Abstract

We report on mercury in the atmosphere of east Asia (Japan, Korea, and China) as measured from sea level to ∼7000 m during 16 research flights in the National Science Foundation (NSF)/National Center for Atmospheric Research (NCAR) C‐130 aircraft during the Asian Pacific Regional Aerosol Characterization Experiment (ACE‐Asia) campaign (http://saga.pmel.noaa.gov/aceasia/). The air at all altitudes contained concentrations of atmospheric mercury above the global background. The atmosphere was highly stratified with plumes originating from massive dust storms carried out of China, from local industrial pollution, from volcanoes, and, less well defined, from biomass burning. Most often the air masses were mixtures, e.g., dust layers contained anthropogenic emissions or volcanic plumes were embedded in anthropogenic pollution; thus the total data set showed no significant correlations of gaseous mercury with the most common anthropogenic pollutants in the area (CO and SO2), but good correlations were observed for identifiable plumes. Highest mixing ratios for gaseous elemental mercury (GEM) were found in industrial plumes exiting China (∼6.3 ng/m3), Korea (∼3 ng/m3), and Japan (∼3 ng/m3).
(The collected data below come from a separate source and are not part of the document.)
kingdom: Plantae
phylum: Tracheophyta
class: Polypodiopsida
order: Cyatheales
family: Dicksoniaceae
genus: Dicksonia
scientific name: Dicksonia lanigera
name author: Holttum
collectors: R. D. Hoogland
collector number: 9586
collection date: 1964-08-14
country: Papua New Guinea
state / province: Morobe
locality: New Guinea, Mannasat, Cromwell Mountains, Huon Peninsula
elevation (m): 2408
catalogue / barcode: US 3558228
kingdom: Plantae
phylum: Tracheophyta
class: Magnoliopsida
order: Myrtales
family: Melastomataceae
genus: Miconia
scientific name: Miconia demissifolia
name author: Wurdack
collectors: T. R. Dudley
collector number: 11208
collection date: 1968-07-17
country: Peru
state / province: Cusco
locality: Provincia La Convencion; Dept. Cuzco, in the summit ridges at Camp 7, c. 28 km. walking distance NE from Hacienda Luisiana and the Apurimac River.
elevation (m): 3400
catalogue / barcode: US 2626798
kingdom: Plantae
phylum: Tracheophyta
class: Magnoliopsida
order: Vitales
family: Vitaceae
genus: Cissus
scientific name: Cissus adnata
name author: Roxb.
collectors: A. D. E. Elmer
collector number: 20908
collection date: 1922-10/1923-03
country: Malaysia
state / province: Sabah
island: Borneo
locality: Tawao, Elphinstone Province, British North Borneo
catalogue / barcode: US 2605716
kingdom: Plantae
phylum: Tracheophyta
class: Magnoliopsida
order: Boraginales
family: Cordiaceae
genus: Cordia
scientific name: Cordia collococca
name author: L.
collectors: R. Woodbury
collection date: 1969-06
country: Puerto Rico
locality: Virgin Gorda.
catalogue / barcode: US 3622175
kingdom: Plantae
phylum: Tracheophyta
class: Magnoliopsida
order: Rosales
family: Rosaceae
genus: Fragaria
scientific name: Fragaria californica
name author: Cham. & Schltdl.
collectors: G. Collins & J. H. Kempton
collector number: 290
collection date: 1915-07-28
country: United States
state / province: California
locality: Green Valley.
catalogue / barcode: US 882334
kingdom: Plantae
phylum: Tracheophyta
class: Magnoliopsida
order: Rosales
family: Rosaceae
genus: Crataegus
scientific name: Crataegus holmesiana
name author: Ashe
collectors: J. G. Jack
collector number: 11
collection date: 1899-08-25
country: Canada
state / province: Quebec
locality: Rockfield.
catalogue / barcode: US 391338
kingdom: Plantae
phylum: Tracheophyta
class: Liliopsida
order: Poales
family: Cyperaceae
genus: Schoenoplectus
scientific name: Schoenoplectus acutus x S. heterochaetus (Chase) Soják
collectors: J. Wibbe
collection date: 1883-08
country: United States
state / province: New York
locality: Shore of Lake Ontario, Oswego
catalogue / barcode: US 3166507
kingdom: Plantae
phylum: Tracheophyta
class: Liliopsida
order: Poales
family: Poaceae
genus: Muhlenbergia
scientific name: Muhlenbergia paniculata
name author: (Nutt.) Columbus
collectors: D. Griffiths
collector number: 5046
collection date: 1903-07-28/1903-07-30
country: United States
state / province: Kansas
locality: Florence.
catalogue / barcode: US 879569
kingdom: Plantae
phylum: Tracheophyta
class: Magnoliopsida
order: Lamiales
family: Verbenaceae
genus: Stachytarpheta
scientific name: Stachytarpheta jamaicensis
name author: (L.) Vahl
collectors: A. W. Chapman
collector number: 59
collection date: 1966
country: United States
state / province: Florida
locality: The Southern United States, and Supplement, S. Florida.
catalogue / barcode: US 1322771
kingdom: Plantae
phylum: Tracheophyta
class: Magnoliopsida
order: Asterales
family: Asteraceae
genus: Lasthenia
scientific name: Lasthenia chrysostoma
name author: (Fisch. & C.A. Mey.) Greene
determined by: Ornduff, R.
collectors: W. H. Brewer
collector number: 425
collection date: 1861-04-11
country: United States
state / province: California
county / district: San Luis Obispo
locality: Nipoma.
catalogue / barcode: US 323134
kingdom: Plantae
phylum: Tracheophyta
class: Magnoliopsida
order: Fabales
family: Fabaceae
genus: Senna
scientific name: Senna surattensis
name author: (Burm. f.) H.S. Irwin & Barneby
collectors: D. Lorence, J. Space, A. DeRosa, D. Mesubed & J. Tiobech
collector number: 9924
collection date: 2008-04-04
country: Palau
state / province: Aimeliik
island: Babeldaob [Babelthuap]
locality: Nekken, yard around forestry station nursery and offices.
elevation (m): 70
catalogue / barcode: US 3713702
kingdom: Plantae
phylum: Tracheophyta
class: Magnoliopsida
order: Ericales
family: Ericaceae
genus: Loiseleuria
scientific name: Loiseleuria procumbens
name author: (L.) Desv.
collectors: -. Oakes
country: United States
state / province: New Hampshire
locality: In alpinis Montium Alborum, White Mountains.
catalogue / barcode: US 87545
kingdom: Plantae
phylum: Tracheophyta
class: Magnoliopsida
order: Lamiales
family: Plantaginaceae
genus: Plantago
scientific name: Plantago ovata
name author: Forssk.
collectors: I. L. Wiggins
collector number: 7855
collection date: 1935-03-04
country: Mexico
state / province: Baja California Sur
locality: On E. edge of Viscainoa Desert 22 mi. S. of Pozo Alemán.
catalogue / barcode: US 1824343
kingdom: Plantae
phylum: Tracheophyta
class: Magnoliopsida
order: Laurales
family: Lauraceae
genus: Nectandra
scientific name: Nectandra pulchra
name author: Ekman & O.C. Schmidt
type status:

The core of the plume from Miyake Jima volcano contained ∼3.7 ng/m3 of GEM. Crustal mercury was also present, emitted and subsequently deposited during the outbreak of the spring dust storms. Some of the nondust aerosols contained soluble mercury in highly variable ratios with the gas‐phase mercury contained in the same plume. Preliminary estimates for the export from China are 5–15 t of crustal mercury during the dust storms, ∼150 t/yr of gas‐phase mercury from biomass/biofuel combustion, and ∼600 t/yr from industrial sources, mostly from coal combustion. Gaseous mercury is a useful tracer for industrial, volcanic, and biomass‐burning sources, but in most cases, robust plume identification required one or more cotracers. Because of the inertness of GEM and the ease of its measurement it is well suited for the tracking of long‐range transport.